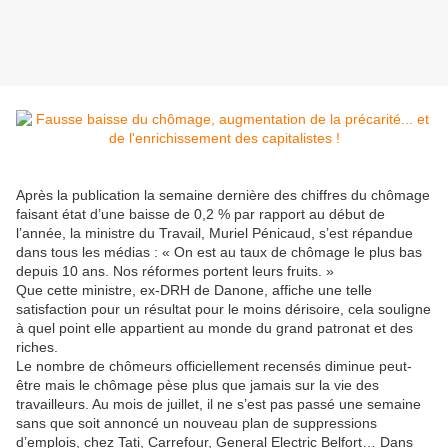
Après la publication la semaine dernière des chiffres du chômage
faisant état d’une baisse de 0,2 % par rapport au début de
l’année, la ministre du Travail, Muriel Pénicaud, s’est répandue
dans tous les médias : « On est au taux de chômage le plus bas
depuis 10 ans. Nos réformes portent leurs fruits. »
Que cette ministre, ex-DRH de Danone, affiche une telle
satisfaction pour un résultat pour le moins dérisoire, cela souligne
à quel point elle appartient au monde du grand patronat et des
riches.
Le nombre de chômeurs officiellement recensés diminue peut-
être mais le chômage pèse plus que jamais sur la vie des
travailleurs. Au mois de juillet, il ne s’est pas passé une semaine
sans que soit annoncé un nouveau plan de suppressions
d’emplois, chez Tati, Carrefour, General Electric Belfort… Dans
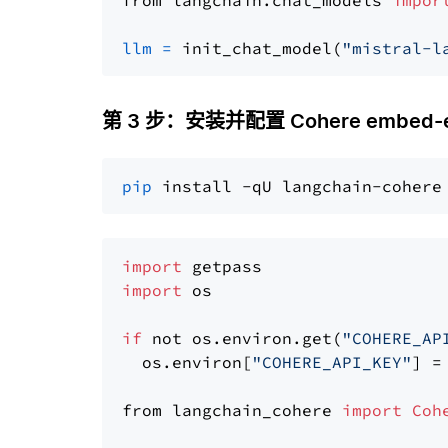
from langchain.chat_models 
impor
llm
=
 init_chat_model(
"mistral-l
第 3 步：安装并配置 Cohere embed-eng
pip
import
import
 os

if
 not os.environ.get(
"COHERE_AP
  os.environ[
"COHERE_API_KEY"
] =
from langchain_cohere 
import
Coh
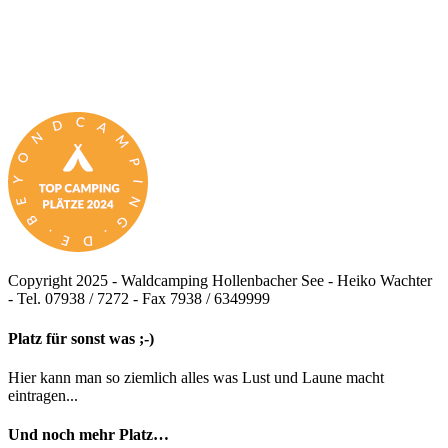
Copyright 2025 - Waldcamping Hollenbacher See - Heiko Wachter
- Tel. 07938 / 7272 - Fax 7938 / 6349999
Facebook
X
Instagram
Pinterest
Toggle
Platz für sonst was ;-)
Sliding
Bar
Hier kann man so ziemlich alles was Lust und Laune macht
Area
eintragen...
Und noch mehr Platz…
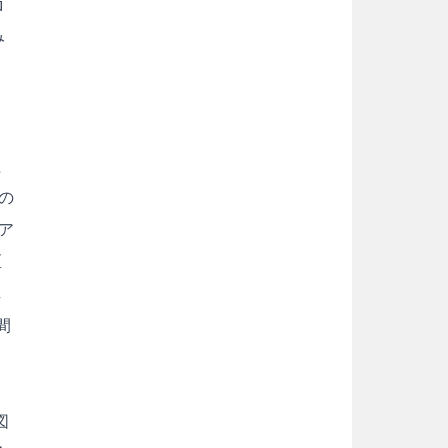
ロ
み
た
の
ア
区
し
間
図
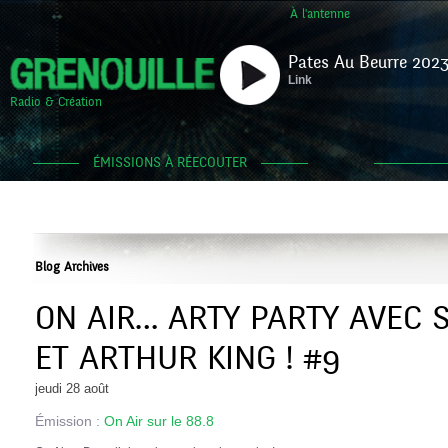
À l'antenne
Pates Au Beurre 2023
Link
Radio & Création
ÉMISSIONS À RÉECOUTER
Blog Archives
ON AIR… ARTY PARTY AVEC
ET ARTHUR KING ! #9
jeudi 28 août
Émission :
On Air sur le 88.8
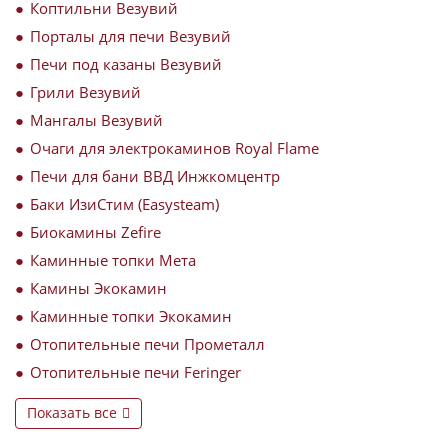
Коптильни Везувий
Порталы для печи Везувий
Печи под казаны Везувий
Грили Везувий
Мангалы Везувий
Очаги для электрокаминов Royal Flame
Печи для бани ВВД Инжкомцентр
Баки ИзиСтим (Easysteam)
Биокамины Zefire
Каминные топки Мета
Камины Экокамин
Каминные топки Экокамин
Отопительные печи Прометалл
Отопительные печи Feringer
Показать все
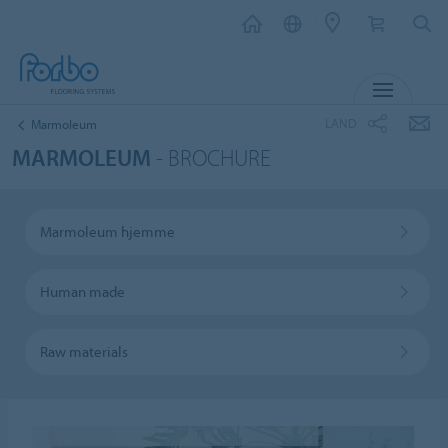
MENU
LAND
Marmoleum
MARMOLEUM
- BROCHURE
Marmoleum hjemme
Human made
Raw materials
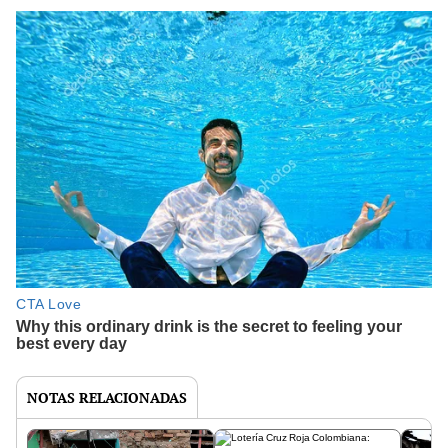
NOTAS RELACIONADAS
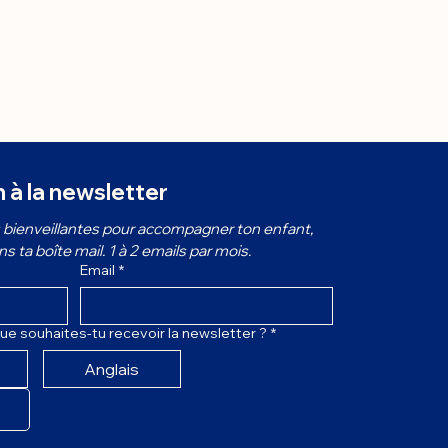
n à la newsletter
bienveillantes pour accompagner ton enfant, 
 ta boîte mail. 1 à 2 emails par mois.
Email
*
ue souhaites-tu recevoir la newsletter ?
*
Anglais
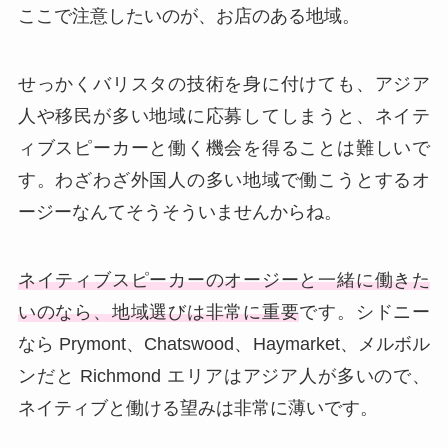
ここで注意したいのが、お店のある地域。
せっかくバリスタの技術を身に付けても、アジア
人や移民が多い地域に応募してしまうと、ネイテ
ィブスピーカーと働く機会を得ることは難しいで
す。わざわざ外国人の多い地域で働こうとするオ
ージーなんてそうそういませんからね。
ネイティブスピーカーのオージーと一緒に働きた
いのなら、地域選びは非常に重要
です。シドニー
なら Prymont、Chatswood、Haymarket、メルボル
ンだと Richmond エリアはアジア人が多いので、
ネイティブと働ける望みは非常に薄いです。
= = =
YOUR TASK:
Update the text read from every entry by putting "Этна" wherever "Везувий" appears, leaving all else unchanged. Leave the pictures out of your answer.

ANSWER BOX:
Après la publication la semaine dernière des chiffres du chômage
faisant état d’une baisse de 0,2 % par rapport au début de
l’année, la ministre du Travail, Muriel Pénicaud, s’est répandue
dans tous les médias : « On est au taux de chômage le plus bas
depuis 10 ans. Nos réformes portent leurs fruits. »
Que cette ministre, ex-DRH de Danone, affiche une telle
satisfaction pour un résultat pour le moins dérisoire, cela souligne
à quel point elle appartient au monde du grand patronat et des
riches.
Le nombre de chômeurs officiellement recensés diminue peut-
être mais le chômage pèse plus que jamais sur la vie des
travailleurs. Au mois de juillet, il ne s’est pas passé une semaine
sans que soit annoncé un nouveau plan de suppressions
d’emplois, chez Tati, Carrefour, General Electric Belfort… Dans
from langchain.chat_models 
impor
llm
=
 init_chat_model(
"mistral-l
第 3 步：安装并配置 Cohere embed-eng
pip
import
import
 os

if
 not os.environ.get(
"COHERE_AP
  os.environ[
"COHERE_API_KEY"
] =
from langchain_cohere 
import
Coh
Copyright 2025 - Waldcamping Hollenbacher See - Heiko Wachter
- Tel. 07938 / 7272 - Fax 7938 / 6349999
Facebook
X
Instagram
Pinterest
Toggle
Platz für sonst was ;-)
Sliding
Bar
Hier kann man so ziemlich alles was Lust und Laune macht
Area
eintragen...
Und noch mehr Platz…
ロ
み
た
の
ア
区
し
間
図
À l'antenne
Pates Au Beurre 2023
Link
Radio & Création
ÉMISSIONS À RÉECOUTER
Blog Archives
ON AIR… ARTY PARTY AVEC
ET ARTHUR KING ! #9
jeudi 28 août
Émission :
On Air sur le 88.8
Коптильни Этна
Порталы для печи Этна
Печи под казаны Этна
Грили Этна
Мангалы Этна
Очаги для электрокаминов Royal Flame
Печи для бани ВВД Инжкомцентр
Баки ИзиСтим (Easysteam)
Биокамины Zefire
Каминные топки Мета
Камины Экокамин
Каминные топки Экокамин
Отопительные печи Прометалл
Отопительные печи Feringer
Показать все
MENU
LAND
Marmoleum
MARMOLEUM
- BROCHURE
Marmoleum hjemme
Human made
Raw materials
NOTAS RELACIONADAS
n à la newsletter
bienveillantes pour accompagner ton enfant, 
 ta boîte mail. 1 à 2 emails par mois.
Email
*
ue souhaites-tu recevoir la newsletter ?
*
Anglais
ここで注意したいのが、お店のある地域。
せっかくバリスタの技術を身に付けても、アジア
人や移民が多い地域に応募してしまうと、ネイテ
ィブスピーカーと働く機会を得ることは難しいで
す。わざわざ外国人の多い地域で働こうとするオ
ージーなんてそうそういませんからね。
ネイティブスピーカーのオージーと一緒に働きた
いのなら、地域選びは非常に重要
です。シドニー
なら Prymont、Chatswood、Haymarket、メルボル
ンだと Richmond エリアはアジア人が多いので、
ネイティブと働ける望みは非常に薄いです。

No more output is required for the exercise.